▶ [ТЕКСТ ДЛЯ ЧТЕНИЯ]
====

Что можно сказать на это?

– А Хасэгава как? Он у меня давно не был.

– Разве вы не знаете? Вы же написали ему заявление, чтобы разрешили работать на лесопильном заводе. Разрешили, через несколько дней туда переезжает.

Лесопильный завод был в 10 километрах вверх по Енисею. Через несколько дней Хасэгава зашел прощаться, он переезжал туда. Это было большое облегчение: на лесопилке он будет получать зарплату, питаться в столовой, сможет купить хоть какую-нибудь одежду. В июле он явился ко мне в гости в чистой белой рубашке, крепких штанах без заплат, с коробкой конфет и неизменным прекрасно собранным букетом цветов. Но глаза стали более грустными, у него появилось время и силы, чтобы тосковать по настоящей, подлинной своей жизни. Ведь в предельном напряжении – нельзя тосковать, надо выживать.

Надвинулось и покатилось лето. Огороды были засажены, весенние работы окончены. В газетах мы прочли, что пересматривают дела заключенных, дана амнистия лагерникам, получившим срока не выше 5 лет. Первыми освободили уголовников. О ссыльных – молчали. Скоро мы услышали: снизу, из Норильска идут пароходы с освобожденными бытовиками. Впереди их бежали вести: везут на «Марии Ульяновой». Сначала пароход останавливался на пристанях, как обычно, но урки разбрелись по поселкам, хватали что попадало под руку, разбивали магазины, чтобы добыть вино, наводили панику. Перестали останавливать пароходы у пристаней. Но они стали прыгать с парохода в воду, разбегаться по деревне, ловить кур, поросят, гусей, грузить добычу в лодки, а потом догоняли пароход.

Идет свистопляс, пиры и картежная игра. Скоро «Мария Ульянова» поднимется до Залива, сами увидите…

Жители забеспокоились: надо прятать и закрывать. А где взять замки? Сроду ни по Енисею, ни по Ангаре не было замков! И в магазинах их не продавали – никто не покупал. Может, ехать в Казачинск за замками? Не успеем… Близко уже… И вот утром закричали мальчишки: «Мария Ульянова»! «„Мария Ульянова“ идет!» – «Ой, запирайтесь! Сторожите дома!» – «Не пустили бы красного петуха!» – волновались бабы.

Все высыпали на берег Енисея.

====

▶ [ЗАДАНИЕ 1] Перепишите отрывок из текста для чтения, начиная с «Что можно сказать» и заканчивая «дней туда переезжает.».
▶ [ЗАДАНИЕ 2] Где, согласно тексту для чтения, находился лесопильный завод?
▶ [ЗАДАНИЕ 3] Перечислите всех животных, которых, согласно тексту для чтения, ловили в деревне люди, прыгавшие с парохода.
Данные здесь не нужны.

====

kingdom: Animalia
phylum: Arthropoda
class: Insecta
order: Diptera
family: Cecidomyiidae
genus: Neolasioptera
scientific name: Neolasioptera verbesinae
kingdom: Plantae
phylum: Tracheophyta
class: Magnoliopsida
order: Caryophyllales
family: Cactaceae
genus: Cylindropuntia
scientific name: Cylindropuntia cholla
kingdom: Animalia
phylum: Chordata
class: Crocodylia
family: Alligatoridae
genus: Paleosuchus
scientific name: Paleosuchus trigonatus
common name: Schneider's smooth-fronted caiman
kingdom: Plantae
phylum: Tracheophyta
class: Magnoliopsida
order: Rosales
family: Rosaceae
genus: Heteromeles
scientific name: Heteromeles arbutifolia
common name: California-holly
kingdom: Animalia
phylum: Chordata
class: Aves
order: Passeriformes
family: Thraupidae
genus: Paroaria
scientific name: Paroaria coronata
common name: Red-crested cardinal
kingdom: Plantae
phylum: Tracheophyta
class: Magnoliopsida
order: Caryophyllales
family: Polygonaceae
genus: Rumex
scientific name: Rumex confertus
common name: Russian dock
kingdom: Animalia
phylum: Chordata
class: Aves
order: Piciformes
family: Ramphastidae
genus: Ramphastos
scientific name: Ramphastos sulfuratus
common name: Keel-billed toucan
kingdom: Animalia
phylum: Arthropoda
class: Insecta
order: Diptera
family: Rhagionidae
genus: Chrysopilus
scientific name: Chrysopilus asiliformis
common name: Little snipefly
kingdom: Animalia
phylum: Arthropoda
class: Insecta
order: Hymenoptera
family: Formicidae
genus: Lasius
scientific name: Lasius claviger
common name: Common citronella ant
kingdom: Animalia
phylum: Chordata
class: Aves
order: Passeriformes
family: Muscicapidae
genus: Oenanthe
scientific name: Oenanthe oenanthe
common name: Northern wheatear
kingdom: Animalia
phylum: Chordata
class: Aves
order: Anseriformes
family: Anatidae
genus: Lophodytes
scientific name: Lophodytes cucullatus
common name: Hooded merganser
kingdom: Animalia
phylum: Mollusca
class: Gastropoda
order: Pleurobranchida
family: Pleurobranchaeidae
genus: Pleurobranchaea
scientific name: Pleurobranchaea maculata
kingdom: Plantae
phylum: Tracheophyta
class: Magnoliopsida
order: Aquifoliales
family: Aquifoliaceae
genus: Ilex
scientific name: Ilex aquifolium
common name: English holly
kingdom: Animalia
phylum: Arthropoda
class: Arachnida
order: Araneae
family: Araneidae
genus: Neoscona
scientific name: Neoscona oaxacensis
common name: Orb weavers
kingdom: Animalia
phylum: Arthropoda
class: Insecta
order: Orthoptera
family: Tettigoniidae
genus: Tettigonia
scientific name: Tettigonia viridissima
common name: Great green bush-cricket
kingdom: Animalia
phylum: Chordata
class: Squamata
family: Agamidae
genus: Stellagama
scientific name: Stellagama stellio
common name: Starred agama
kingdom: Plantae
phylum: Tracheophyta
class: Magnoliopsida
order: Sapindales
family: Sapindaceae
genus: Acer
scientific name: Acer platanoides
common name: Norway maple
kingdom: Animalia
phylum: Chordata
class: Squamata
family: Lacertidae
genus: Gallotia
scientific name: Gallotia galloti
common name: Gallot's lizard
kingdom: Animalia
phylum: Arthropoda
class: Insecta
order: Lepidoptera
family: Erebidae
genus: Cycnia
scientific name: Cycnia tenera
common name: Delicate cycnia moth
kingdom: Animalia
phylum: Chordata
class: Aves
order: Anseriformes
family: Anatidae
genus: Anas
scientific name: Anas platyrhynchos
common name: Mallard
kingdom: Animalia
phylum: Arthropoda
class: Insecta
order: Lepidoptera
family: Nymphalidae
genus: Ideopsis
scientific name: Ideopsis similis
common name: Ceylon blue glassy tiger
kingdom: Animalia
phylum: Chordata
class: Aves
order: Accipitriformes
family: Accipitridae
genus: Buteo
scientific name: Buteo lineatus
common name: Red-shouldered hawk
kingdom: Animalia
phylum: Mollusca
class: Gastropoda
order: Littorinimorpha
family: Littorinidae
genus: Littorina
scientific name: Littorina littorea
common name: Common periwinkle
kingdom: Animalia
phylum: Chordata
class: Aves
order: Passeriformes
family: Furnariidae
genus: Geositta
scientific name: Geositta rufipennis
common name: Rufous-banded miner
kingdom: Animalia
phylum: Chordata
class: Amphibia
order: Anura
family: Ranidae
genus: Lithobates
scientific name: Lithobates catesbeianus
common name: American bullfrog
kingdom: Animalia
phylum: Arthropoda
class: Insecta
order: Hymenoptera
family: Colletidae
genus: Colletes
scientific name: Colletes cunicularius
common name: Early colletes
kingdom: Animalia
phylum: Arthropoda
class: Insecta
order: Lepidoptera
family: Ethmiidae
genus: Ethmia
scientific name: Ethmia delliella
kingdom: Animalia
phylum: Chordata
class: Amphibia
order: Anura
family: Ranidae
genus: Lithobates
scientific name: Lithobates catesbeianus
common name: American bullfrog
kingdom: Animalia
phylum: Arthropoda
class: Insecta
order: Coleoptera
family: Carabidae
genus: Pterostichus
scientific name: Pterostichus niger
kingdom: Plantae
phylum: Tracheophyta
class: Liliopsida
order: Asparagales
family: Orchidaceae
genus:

====

▶ [ИТОГОВЫЙ ОТВЕТ 1]
Что можно сказать на это?

– А Хасэгава как? Он у меня давно не был.

– Разве вы не знаете? Вы же написали ему заявление, чтобы разрешили работать на лесопильном заводе. Разрешили, через несколько дней туда переезжает.

▶ [ИТОГОВЫЙ ОТВЕТ 2] В 10 километрах вверх по Енисею.

▶ [ИТОГОВЫЙ ОТВЕТ 3] Куры, поросята, гуси.